**PROVIDED TEXT**
────────────────────────────────────────

Such transducers often have to endure a wide temperature range, shock, and vibration, requiring careful selection of materials and construction.
Many matters contribute to good mechanical design and construction, some of which are brought out in the devices described in other sections of this guide. We add to that here by showing details of one or two instruments where particular principles of design can be seen. Before that, however, we give a more general outline of kinematic design, a way of proceeding that can be of great value for designing instruments.

────────────────────────────────────────

**STORED DATA**
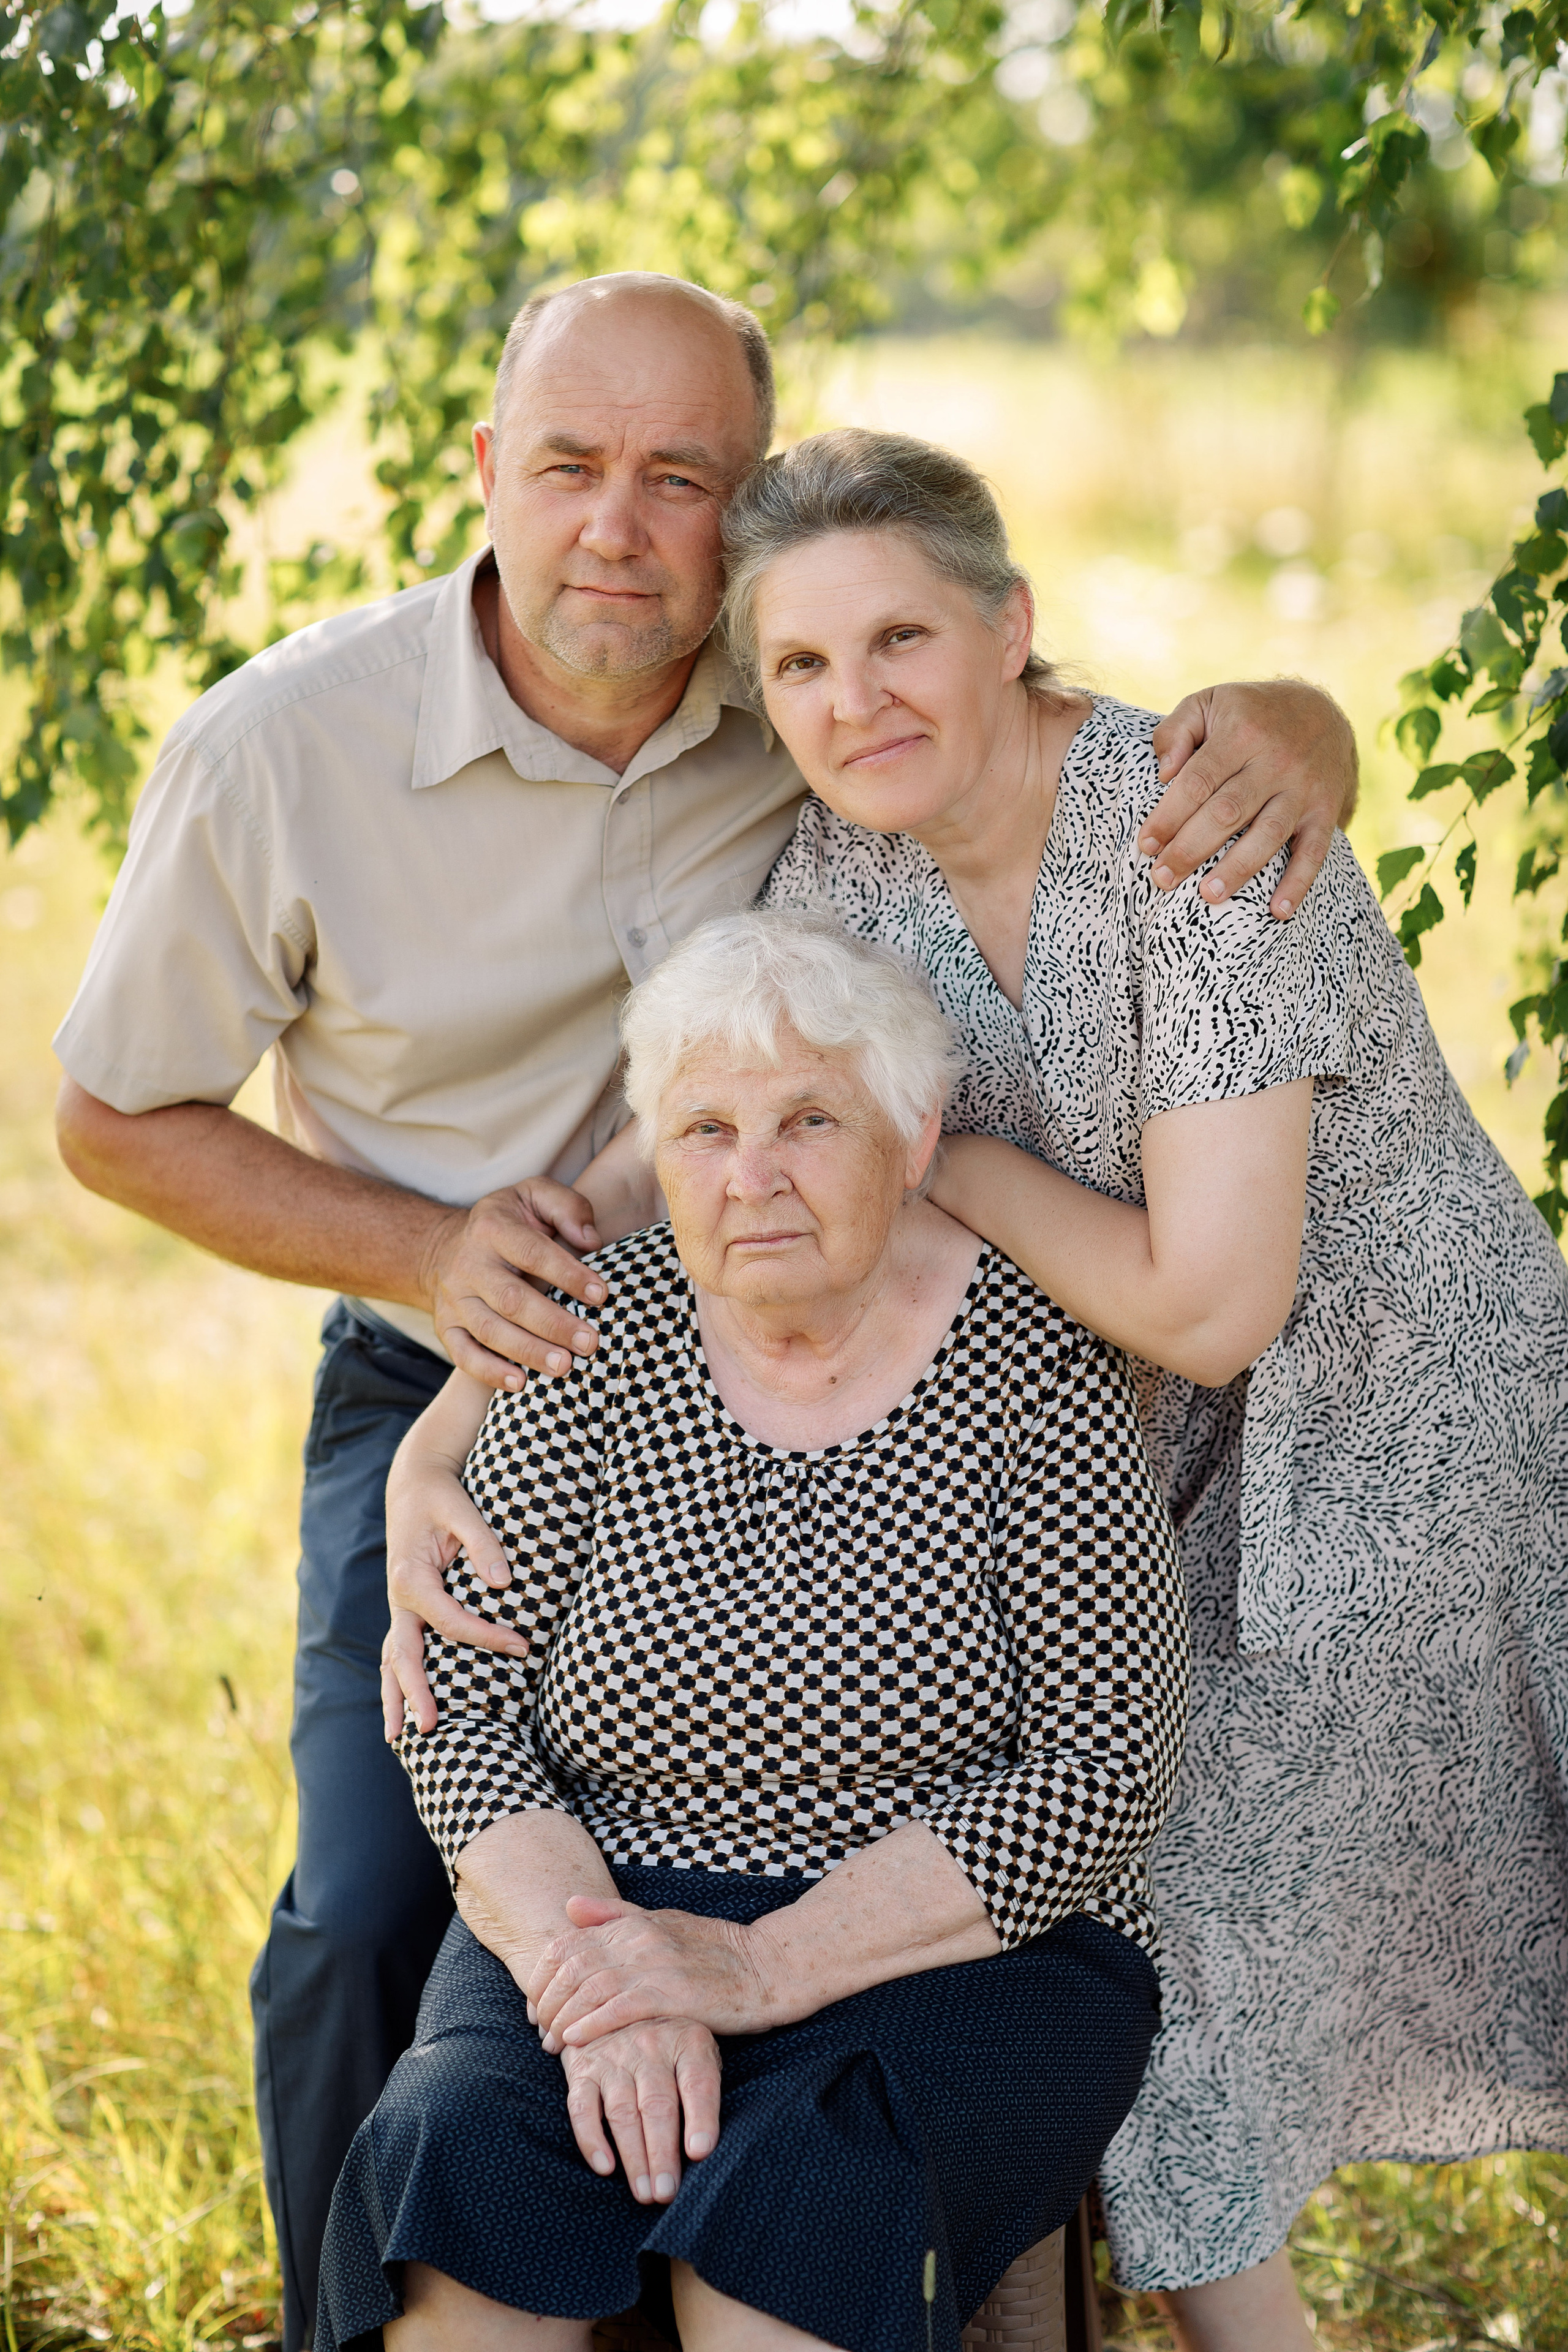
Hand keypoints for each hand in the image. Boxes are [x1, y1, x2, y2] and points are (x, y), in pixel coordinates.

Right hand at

────────────────────────────────────────

**REQUIREMENT**
Please quote the passage on instrument design from "Such transducers often" to "for designing instruments.". The listing has no connection to the passage on instrument design.

**ANSWER SECTION**
Such transducers often have to endure a wide temperature range, shock, and vibration, requiring careful selection of materials and construction.
Many matters contribute to good mechanical design and construction, some of which are brought out in the devices described in other sections of this guide. We add to that here by showing details of one or two instruments where particular principles of design can be seen. Before that, however, we give a more general outline of kinematic design, a way of proceeding that can be of great value for designing instruments.